Stated goal » Reproduce the passage of the court opinion below that falls between "In an errata" and "the annual limits.", inclusive.

--- Source excerpt ---

Finally, CCH does not dispute that it failed to comply with the Permit limits for most of the time period in question. CCH states only that the daily sampling shows that between November 15, 2006, and March 31, 2007, it met the daily maximum limit for enterococcus on 112 days.

Accordingly, excluding the days that CCH met the Permit limits for enterococcus, as agreed to by Plaintiffs, the sum total of violations of the Permit's enterococcus limit is 1,603 for the time period of July 31, 2002, through March 31, 2007. This number is derived by counting the number of days in each month for which the monthly average limit was violated, pursuant to this Court's previous order. (Reconsideration Order at 11) (holding that "a violation of a monthly average will be counted as a violation of every day of the month."). Thus, this Court GRANTS Plaintiffs' motion with respect to the number of enterococcus limits.

b. Chlordane and Dieldrin

In an errata to their opposition filed October 2, 2007, after Plaintiffs filed their reply brief, CCH states that Plaintiffs have not alleged violations of the dieldrin and chlordane average annual limits in their Complaint, and therefore, until they amend the Complaint, their summary judgment motion on these alleged violations is premature. CCH is incorrect. Plaintiffs' Second Amended Complaint discusses chlordane and dieldrin, and that the Permit includes annual limitations. (Compl. ¶¶ 41-44, 89-91.) Under the notice pleading standard of Rule 8, this is sufficient to provide CCH with notice that Plaintiffs would be bringing claims for violations of the annual limits.

Plaintiffs seek a finding that CCH violated the Permit limitations for annual mass and concentration for chlordane from May 30, 1999 through March 31, 2007, for a total of 5,726 violations. Plaintiffs seek a finding that CCH violated the Permit limitations for annual mass and concentration for dieldrin from May 30, 1999 through March 31, 2007, for a total of 5,726 violations. These numbers represent the number of violations for the annual mass plus that same number for violations of concentration, based on the number of days in the period. In addition, Plaintiffs seek a finding that CCH violated its daily maximum mass limits for dieldrin on 62 days and its concentration limits for dieldrin on 31 days.

--- Listed entries ---

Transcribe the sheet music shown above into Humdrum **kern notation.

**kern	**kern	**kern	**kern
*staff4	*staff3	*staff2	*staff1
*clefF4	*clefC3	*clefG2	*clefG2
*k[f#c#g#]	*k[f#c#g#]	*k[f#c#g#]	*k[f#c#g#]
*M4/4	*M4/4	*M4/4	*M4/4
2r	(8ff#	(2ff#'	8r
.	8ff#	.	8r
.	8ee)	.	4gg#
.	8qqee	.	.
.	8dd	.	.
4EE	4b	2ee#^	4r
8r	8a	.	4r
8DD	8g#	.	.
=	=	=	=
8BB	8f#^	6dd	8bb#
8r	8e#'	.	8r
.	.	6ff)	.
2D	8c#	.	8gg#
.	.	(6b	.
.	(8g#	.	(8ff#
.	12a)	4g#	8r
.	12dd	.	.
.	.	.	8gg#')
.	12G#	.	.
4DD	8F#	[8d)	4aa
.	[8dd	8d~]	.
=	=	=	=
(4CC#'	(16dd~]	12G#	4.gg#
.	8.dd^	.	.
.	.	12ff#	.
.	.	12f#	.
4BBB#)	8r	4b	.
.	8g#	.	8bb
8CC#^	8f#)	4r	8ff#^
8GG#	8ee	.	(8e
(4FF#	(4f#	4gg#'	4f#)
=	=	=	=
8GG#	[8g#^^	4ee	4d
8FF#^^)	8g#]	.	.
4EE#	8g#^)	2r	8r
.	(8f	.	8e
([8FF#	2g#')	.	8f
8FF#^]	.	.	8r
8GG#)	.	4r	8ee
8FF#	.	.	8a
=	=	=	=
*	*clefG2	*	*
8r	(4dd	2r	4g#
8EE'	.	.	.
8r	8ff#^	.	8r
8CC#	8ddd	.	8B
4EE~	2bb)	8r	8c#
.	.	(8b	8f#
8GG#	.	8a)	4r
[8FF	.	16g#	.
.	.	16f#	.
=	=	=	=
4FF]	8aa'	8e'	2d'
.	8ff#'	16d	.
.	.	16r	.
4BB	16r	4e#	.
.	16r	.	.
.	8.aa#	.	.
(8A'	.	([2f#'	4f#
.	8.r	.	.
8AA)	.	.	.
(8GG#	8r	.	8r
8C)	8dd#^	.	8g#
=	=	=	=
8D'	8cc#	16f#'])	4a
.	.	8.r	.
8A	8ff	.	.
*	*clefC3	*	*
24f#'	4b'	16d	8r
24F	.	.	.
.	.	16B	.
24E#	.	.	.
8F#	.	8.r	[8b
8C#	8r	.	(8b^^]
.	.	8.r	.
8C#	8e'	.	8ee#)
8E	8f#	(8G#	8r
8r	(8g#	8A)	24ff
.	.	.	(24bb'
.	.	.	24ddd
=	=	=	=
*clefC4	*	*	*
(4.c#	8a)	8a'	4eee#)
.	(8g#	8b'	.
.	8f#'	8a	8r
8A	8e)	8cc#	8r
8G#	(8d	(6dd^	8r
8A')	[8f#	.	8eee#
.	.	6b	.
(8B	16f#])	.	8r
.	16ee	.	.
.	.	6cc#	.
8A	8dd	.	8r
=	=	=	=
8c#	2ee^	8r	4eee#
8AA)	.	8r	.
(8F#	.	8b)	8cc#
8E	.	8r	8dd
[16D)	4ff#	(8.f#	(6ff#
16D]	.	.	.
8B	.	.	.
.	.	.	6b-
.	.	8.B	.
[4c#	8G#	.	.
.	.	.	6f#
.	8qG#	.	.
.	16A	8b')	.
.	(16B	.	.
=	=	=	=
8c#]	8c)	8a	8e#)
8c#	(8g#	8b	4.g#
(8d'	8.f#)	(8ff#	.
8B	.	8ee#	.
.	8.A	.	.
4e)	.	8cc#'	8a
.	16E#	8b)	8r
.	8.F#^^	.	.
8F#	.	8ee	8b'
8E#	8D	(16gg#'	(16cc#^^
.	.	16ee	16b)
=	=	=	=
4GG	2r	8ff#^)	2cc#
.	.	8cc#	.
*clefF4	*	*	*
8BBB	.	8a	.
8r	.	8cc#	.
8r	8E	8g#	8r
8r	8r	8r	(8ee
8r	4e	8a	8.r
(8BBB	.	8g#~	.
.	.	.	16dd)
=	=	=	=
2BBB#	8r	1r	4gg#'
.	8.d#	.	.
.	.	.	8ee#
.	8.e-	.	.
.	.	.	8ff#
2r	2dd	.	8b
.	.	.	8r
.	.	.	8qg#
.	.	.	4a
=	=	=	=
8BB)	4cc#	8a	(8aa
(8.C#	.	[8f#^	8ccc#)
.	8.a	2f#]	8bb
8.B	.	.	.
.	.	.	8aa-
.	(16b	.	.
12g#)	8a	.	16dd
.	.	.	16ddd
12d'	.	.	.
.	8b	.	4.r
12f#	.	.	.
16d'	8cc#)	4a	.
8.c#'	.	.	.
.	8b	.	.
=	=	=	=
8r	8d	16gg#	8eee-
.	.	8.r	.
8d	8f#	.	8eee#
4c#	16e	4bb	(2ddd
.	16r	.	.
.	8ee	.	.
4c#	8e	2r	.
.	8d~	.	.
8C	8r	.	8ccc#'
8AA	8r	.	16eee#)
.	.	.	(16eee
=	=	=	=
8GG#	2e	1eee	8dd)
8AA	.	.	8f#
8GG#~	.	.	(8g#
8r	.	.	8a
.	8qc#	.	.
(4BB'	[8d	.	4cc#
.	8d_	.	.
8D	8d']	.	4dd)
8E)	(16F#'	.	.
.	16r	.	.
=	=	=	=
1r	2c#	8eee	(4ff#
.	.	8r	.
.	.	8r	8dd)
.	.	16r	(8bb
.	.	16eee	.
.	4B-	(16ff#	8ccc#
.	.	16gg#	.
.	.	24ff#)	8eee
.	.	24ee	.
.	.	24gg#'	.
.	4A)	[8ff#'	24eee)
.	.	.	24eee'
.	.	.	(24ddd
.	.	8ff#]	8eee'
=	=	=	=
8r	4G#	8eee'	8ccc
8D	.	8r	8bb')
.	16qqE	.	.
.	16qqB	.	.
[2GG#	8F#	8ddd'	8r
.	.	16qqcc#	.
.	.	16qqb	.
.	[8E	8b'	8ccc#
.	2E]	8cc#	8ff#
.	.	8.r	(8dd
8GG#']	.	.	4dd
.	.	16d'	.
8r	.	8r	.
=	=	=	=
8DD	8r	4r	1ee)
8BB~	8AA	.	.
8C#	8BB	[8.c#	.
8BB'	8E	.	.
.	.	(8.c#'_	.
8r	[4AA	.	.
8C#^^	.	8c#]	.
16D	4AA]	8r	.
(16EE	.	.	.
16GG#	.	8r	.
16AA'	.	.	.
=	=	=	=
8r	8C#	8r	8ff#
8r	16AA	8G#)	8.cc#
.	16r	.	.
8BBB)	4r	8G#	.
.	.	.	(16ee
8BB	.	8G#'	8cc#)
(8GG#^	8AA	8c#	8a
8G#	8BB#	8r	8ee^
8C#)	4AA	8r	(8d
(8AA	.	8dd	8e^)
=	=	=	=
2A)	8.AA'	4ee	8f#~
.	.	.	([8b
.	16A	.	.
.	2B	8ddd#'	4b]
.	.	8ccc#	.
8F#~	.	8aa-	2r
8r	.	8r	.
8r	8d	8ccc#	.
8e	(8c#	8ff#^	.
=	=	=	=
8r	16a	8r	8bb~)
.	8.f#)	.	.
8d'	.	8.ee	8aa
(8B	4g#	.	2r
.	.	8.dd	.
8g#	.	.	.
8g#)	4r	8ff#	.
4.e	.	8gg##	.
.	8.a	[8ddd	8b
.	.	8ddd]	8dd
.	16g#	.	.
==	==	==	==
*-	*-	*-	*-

---

Response »
In an errata to their opposition filed October 2, 2007, after Plaintiffs filed their reply brief, CCH states that Plaintiffs have not alleged violations of the dieldrin and chlordane average annual limits in their Complaint, and therefore, until they amend the Complaint, their summary judgment motion on these alleged violations is premature. CCH is incorrect. Plaintiffs' Second Amended Complaint discusses chlordane and dieldrin, and that the Permit includes annual limitations. (Compl. ¶¶ 41-44, 89-91.) Under the notice pleading standard of Rule 8, this is sufficient to provide CCH with notice that Plaintiffs would be bringing claims for violations of the annual limits.